I should note that this is a work in progress - I've documented the vision and principles, but the implementation is still evolving. The early results are promising though: AI assistants navigating this conceptual tree find the context needed for specific coding tasks more effectively, significantly improving the quality of generated code.
- Thank you for introducing me to ologs - they're fascinating. I'm intrigued by the distinction you make between formal methods and semi-formal approaches.
I'd love to explore how your "likely-correct model for writing" might complement the MECE-based documentation system I've been developing. Since you're building a model focused on writing correctness, perhaps there's an opportunity to collaborate?

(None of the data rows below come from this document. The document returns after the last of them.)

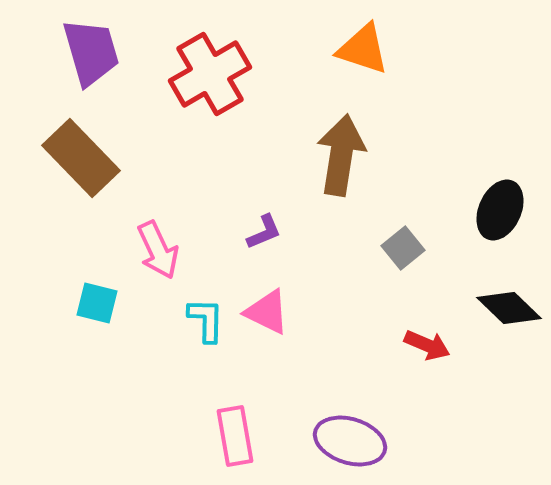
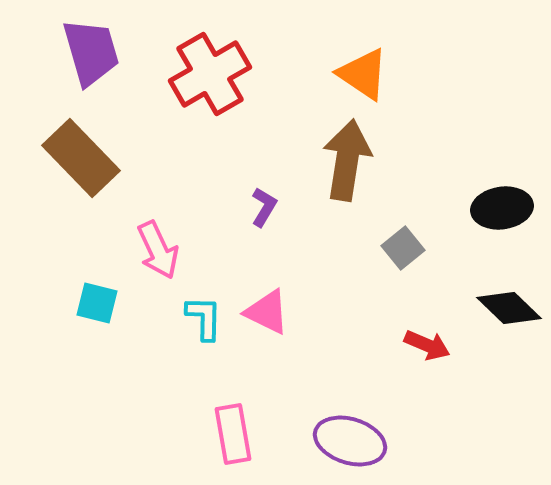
orange triangle: moved 25 px down; rotated 16 degrees clockwise
brown arrow: moved 6 px right, 5 px down
black ellipse: moved 2 px right, 2 px up; rotated 58 degrees clockwise
purple L-shape: moved 25 px up; rotated 36 degrees counterclockwise
cyan L-shape: moved 2 px left, 2 px up
pink rectangle: moved 2 px left, 2 px up
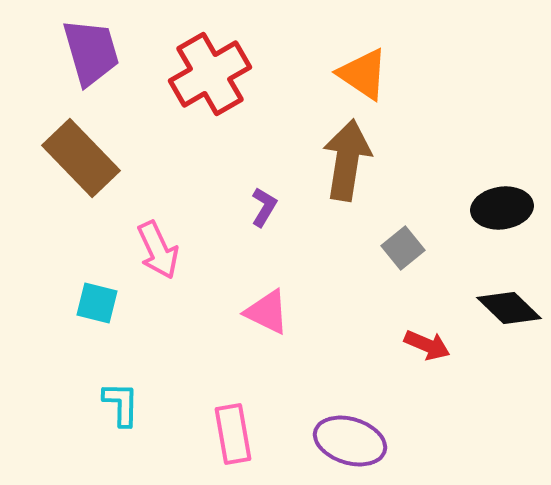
cyan L-shape: moved 83 px left, 86 px down
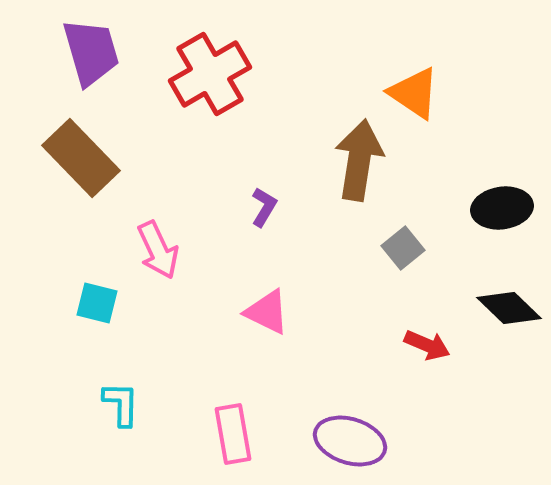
orange triangle: moved 51 px right, 19 px down
brown arrow: moved 12 px right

My approach addresses the organizational structure of documentation, while your work seems to focus on ensuring correctness at the content level. Together, these could potentially create a more comprehensive solution that combines hierarchical organization with formal correctness principles.
Would you be interested in discussing further? I'm curious to learn more about your model.
Also curious about the performance impact – is the doc retrieval fast enough for real-time use within an LLM interaction flow?
Nice tool for improving the accuracy of LLM responses related to package usage!